For the 30-year-old Schrader, filmmaking represents a return to her true love after spending several years as general business manager with Toys in Babeland, a women-centered purveyor of sex gear that has stores in Seattle and New York. Schrader moved to Durham in March, she says, because of the city's reputation for being hospitable to low-rent filmmaking and for its "small, but tight-knit lesbian community. And, I've always wanted to live in the South."
Saturday night, Durham's Dawn Dreyer hosted a fundraiser for Phoenix, an event that began in her Old North Durham apartment and continued at Ringside. (Dreyer, who is a neighbor of mine, works by day as program coordinator at the Center for Documentary Studies and is fast becoming the Gertrude Stein of local filmmaking for her unflagging support of DIY cinematic artistry.) Both Schrader and Clark are new to the community and they appreciated Dreyer's gesture.
"It was great," Schrader said. "Not just on the financial end--we got to meet new people. We all feel supportive of each other. It's not like Seattle, where you can't find free editing in exchange for working on other people's films."
In another Dreyer-chaperoned event, Durham's Brett Ingram and Jim Haverkamp will unveil a rough-but-close-to-final 90-minute cut of Monster Road.

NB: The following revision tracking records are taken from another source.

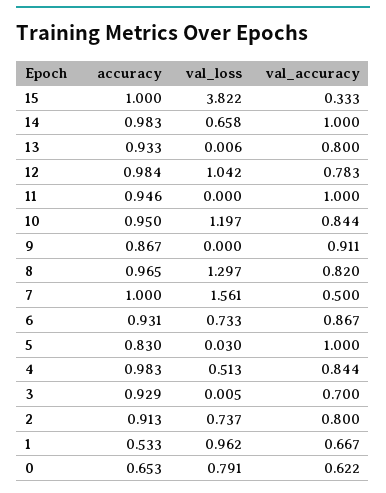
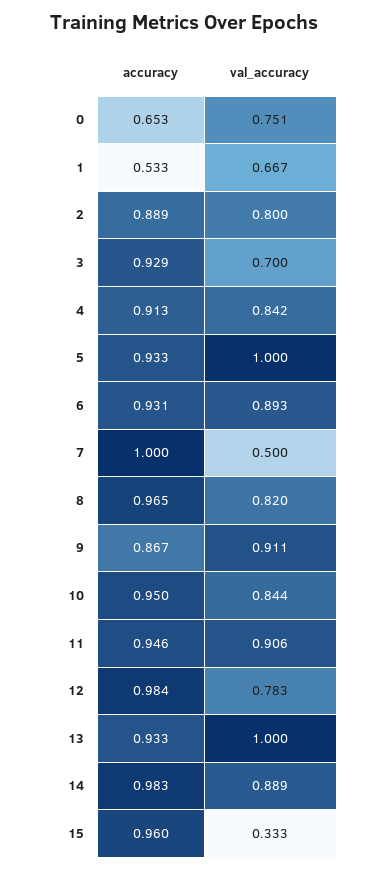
  {
    "accuracy": {
-     "15": 1,
+     "15": 0.96,
      "14": 0.983,
      "13": 0.933,
      "12": 0.984,
      "11": 0.946,
      "10": 0.95,
      "9": 0.867,
      "8": 0.965,
      "7": 1,
      "6": 0.931,
-     "5": 0.83,
+     "5": 0.933,
-     "4": 0.983,
+     "4": 0.913,
      "3": 0.929,
-     "2": 0.913,
+     "2": 0.889,
      "1": 0.533,
      "0": 0.653
    },
-   "val_loss": {
-     "15": 3.822,
-     "14": 0.658,
-     "13": 0.006,
-     "12": 1.042,
-     "11": 0,
-     "10": 1.197,
-     "9": 0,
-     "8": 1.297,
-     "7": 1.561,
-     "6": 0.733,
-     "5": 0.03,
-     "4": 0.513,
-     "3": 0.005,
-     "2": 0.737,
-     "1": 0.962,
-     "0": 0.791
-   },
    "val_accuracy": {
      "15": 0.333,
-     "14": 1,
+     "14": 0.889,
-     "13": 0.8,
+     "13": 1,
      "12": 0.783,
-     "11": 1,
+     "11": 0.906,
      "10": 0.844,
      "9": 0.911,
      "8": 0.82,
      "7": 0.5,
-     "6": 0.867,
+     "6": 0.893,
      "5": 1,
-     "4": 0.844,
+     "4": 0.842,
      "3": 0.7,
      "2": 0.8,
      "1": 0.667,
-     "0": 0.622
+     "0": 0.751
    }
  }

The screening, which is co-sponsored by the Southern Documentary Fund, will take place at the Center for Documentary Studies, this Wednesday, June 11, at 7 p.m.
In April, Ingram and Haverkamp screened an hour of footage during Full Frame to an appreciative, early-morning crowd. Chief among the film's admirers was Mr. Documentary himself, D.A. Pennebaker, who moderated the Q&A afterward. Now, two months later, Ingram and Haverkamp are trying to polish up Monster Road in time to make the Sundance application deadline. This screening will be the most complete one they've offered so far and they'll be interested in audience feedback. Ingram and Haverkamp are also trying to complete the last lap of their fundraising goal: They're in need of $2,000 so they can record and mix the film's music, an original score by Chapel Hill art rockers Shark Quest. If you can't make the film but would like to send your love, the filmmakers are accepting tax-deductible contributions at their Web site: www.brighteyepictures.com. And if a tax write-off isn't enough incentive, early-bird generosity in excess of $75 will be acknowledged with original Bickford artwork!
Just in time for Gay Pride Week, there are a couple of film items worth mentioning. First, Trailer Park Pictures, that trash-lovin', neo-John Waters production outfit in Raleigh, has found a distributor for Camp: The Movie, their recent comic epic about two rival drag gangs. According to Camp director Brigner, the online distributor TLV Video picked up their film in late April. Get your copy for $24.99 at www.tlavideo.com.
And finally, Jim Carl of Durham's Carolina Theatre has finished programming this August's N.C. Gay and Lesbian Film Festival (GLFF) and the big news is that the event has been lengthened by two days, from three to five. There will be 98 films in this year's festival, which will run Aug. 6-10. The expansion of GLFF certainly bodes well for its long-term health and, as one local observer speculated, the increased size may go a long way toward getting a few more "L" films into what has been a "G" dominated event.